WHAT THIS TASK INVOLVES:
Can you format the material as a JSON list of strings, one string per line with blank lines dropped, starting from its first line and stopping after the line that contains "determined by: Leonard, Emery C., (US)"?

----

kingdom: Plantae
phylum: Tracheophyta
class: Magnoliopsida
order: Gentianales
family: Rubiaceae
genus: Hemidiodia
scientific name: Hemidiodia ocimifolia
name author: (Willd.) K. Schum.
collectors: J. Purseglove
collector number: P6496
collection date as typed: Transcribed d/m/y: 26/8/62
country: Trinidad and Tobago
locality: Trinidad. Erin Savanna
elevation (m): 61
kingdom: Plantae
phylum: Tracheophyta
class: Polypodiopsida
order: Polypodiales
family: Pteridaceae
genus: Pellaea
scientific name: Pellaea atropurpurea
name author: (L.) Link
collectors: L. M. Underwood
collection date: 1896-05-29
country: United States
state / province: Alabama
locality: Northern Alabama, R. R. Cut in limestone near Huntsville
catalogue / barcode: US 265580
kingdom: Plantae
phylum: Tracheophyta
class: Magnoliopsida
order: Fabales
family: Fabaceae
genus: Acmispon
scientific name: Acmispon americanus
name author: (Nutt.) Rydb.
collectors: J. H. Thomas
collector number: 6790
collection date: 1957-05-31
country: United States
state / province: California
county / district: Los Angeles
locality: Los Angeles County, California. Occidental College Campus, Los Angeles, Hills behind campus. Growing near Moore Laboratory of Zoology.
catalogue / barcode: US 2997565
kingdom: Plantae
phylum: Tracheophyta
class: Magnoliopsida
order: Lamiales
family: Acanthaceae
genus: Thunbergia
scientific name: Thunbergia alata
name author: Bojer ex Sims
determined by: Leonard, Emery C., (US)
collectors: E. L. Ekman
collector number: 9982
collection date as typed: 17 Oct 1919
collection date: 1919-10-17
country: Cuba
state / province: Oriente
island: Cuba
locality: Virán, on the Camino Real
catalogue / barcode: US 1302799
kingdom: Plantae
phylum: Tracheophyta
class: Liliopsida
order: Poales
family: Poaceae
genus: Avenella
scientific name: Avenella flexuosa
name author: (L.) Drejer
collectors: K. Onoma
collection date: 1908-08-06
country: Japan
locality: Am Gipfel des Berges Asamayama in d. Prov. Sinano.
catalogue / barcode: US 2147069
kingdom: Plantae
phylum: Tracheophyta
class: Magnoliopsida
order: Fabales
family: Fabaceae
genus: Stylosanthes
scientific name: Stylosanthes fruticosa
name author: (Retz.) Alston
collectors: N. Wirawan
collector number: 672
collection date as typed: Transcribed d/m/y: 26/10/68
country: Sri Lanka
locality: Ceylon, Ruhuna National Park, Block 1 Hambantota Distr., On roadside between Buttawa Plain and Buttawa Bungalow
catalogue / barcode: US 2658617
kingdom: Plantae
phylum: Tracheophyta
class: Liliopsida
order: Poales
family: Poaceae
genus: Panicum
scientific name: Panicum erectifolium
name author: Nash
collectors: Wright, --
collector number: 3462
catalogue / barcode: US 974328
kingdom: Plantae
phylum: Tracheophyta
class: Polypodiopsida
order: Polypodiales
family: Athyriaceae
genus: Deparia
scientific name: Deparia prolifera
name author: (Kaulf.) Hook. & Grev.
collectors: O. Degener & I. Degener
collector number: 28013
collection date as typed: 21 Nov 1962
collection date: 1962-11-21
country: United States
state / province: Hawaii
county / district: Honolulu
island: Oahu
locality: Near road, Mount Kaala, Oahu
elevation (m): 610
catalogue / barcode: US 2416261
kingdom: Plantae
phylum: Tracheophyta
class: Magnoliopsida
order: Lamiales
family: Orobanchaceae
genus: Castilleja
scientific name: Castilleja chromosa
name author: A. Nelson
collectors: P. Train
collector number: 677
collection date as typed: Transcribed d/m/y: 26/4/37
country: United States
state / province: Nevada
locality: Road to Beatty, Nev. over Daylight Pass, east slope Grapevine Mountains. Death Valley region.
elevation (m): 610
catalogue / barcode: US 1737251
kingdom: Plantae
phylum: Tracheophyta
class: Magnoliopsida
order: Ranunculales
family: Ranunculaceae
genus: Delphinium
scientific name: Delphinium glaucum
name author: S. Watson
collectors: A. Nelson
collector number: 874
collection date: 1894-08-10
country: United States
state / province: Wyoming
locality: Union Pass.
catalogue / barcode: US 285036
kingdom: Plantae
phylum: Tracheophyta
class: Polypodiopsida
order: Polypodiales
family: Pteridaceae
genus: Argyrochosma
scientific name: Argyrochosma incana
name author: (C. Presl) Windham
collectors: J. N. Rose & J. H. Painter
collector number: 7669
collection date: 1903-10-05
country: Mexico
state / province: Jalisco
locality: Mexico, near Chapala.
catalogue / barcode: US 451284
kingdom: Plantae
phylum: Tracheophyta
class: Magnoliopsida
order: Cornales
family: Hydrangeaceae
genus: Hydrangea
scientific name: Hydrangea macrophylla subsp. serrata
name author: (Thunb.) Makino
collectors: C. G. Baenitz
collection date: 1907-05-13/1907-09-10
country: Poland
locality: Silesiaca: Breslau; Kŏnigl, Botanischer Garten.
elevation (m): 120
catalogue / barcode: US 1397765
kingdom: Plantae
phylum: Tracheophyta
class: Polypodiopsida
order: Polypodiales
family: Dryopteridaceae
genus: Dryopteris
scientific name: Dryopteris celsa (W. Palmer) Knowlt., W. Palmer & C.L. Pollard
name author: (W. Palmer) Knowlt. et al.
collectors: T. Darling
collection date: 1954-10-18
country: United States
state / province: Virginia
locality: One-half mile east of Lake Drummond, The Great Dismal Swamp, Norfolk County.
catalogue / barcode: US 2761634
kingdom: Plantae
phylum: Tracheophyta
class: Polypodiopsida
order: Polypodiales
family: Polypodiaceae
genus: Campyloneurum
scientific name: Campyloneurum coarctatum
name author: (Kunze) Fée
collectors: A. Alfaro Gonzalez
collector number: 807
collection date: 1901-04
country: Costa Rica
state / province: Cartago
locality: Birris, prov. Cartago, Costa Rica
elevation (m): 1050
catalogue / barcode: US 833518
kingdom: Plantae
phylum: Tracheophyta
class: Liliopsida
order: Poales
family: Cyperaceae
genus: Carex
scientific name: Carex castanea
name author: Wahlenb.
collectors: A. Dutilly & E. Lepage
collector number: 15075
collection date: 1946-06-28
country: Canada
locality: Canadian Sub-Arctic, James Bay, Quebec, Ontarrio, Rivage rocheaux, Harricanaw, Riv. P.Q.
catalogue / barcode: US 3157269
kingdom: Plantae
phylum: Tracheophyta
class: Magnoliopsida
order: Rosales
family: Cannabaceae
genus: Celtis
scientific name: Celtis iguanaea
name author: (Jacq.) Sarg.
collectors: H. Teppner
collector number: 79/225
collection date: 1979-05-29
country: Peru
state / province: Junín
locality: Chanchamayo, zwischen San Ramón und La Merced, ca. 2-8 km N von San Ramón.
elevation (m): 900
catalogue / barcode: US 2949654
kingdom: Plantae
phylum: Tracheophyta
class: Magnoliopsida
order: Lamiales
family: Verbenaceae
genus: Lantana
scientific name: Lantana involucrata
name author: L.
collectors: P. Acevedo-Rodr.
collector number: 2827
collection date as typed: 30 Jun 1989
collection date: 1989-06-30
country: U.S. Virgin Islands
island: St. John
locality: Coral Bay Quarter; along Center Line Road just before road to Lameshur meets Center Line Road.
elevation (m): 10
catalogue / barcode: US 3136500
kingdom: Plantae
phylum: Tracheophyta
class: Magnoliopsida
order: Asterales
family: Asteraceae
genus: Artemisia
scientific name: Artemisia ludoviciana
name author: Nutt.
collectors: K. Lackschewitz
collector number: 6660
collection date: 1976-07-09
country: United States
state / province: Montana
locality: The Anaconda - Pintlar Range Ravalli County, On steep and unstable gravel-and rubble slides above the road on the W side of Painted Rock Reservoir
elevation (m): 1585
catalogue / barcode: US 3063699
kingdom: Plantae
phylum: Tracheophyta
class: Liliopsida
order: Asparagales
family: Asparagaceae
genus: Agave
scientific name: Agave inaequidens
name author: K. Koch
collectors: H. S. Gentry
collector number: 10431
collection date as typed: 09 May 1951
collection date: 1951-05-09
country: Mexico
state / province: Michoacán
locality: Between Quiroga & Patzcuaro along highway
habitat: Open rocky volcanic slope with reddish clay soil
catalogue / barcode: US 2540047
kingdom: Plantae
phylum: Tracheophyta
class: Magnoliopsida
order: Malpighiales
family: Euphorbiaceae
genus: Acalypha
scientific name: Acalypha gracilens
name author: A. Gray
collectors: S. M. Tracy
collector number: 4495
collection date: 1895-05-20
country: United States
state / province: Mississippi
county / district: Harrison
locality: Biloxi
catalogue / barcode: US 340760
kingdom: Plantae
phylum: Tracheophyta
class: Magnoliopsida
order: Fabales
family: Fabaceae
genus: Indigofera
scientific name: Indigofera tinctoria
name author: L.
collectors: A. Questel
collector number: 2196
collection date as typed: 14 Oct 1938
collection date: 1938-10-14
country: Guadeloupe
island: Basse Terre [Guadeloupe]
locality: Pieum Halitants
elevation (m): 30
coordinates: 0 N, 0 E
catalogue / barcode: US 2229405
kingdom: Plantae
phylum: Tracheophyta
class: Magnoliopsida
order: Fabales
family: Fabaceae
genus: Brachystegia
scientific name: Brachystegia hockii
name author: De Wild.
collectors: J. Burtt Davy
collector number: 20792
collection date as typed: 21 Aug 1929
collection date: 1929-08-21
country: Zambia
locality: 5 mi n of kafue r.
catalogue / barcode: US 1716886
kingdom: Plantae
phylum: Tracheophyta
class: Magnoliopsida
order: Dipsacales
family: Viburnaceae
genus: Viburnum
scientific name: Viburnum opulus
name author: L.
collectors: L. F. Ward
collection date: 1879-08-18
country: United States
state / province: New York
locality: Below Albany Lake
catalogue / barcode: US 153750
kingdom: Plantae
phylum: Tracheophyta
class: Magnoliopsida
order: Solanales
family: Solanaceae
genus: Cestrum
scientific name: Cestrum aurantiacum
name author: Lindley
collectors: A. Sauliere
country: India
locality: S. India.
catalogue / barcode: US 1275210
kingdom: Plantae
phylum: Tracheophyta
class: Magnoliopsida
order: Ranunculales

----

WRITTEN RESPONSE:
[
  "kingdom: Plantae",
  "phylum: Tracheophyta",
  "class: Magnoliopsida",
  "order: Gentianales",
  "family: Rubiaceae",
  "genus: Hemidiodia",
  "scientific name: Hemidiodia ocimifolia",
  "name author: (Willd.) K. Schum.",
  "collectors: J. Purseglove",
  "collector number: P6496",
  "collection date as typed: Transcribed d/m/y: 26/8/62",
  "country: Trinidad and Tobago",
  "locality: Trinidad. Erin Savanna",
  "elevation (m): 61",
  "kingdom: Plantae",
  "phylum: Tracheophyta",
  "class: Polypodiopsida",
  "order: Polypodiales",
  "family: Pteridaceae",
  "genus: Pellaea",
  "scientific name: Pellaea atropurpurea",
  "name author: (L.) Link",
  "collectors: L. M. Underwood",
  "collection date: 1896-05-29",
  "country: United States",
  "state / province: Alabama",
  "locality: Northern Alabama, R. R. Cut in limestone near Huntsville",
  "catalogue / barcode: US 265580",
  "kingdom: Plantae",
  "phylum: Tracheophyta",
  "class: Magnoliopsida",
  "order: Fabales",
  "family: Fabaceae",
  "genus: Acmispon",
  "scientific name: Acmispon americanus",
  "name author: (Nutt.) Rydb.",
  "collectors: J. H. Thomas",
  "collector number: 6790",
  "collection date: 1957-05-31",
  "country: United States",
  "state / province: California",
  "county / district: Los Angeles",
  "locality: Los Angeles County, California. Occidental College Campus, Los Angeles, Hills behind campus. Growing near Moore Laboratory of Zoology.",
  "catalogue / barcode: US 2997565",
  "kingdom: Plantae",
  "phylum: Tracheophyta",
  "class: Magnoliopsida",
  "order: Lamiales",
  "family: Acanthaceae",
  "genus: Thunbergia",
  "scientific name: Thunbergia alata",
  "name author: Bojer ex Sims",
  "determined by: Leonard, Emery C., (US)"
]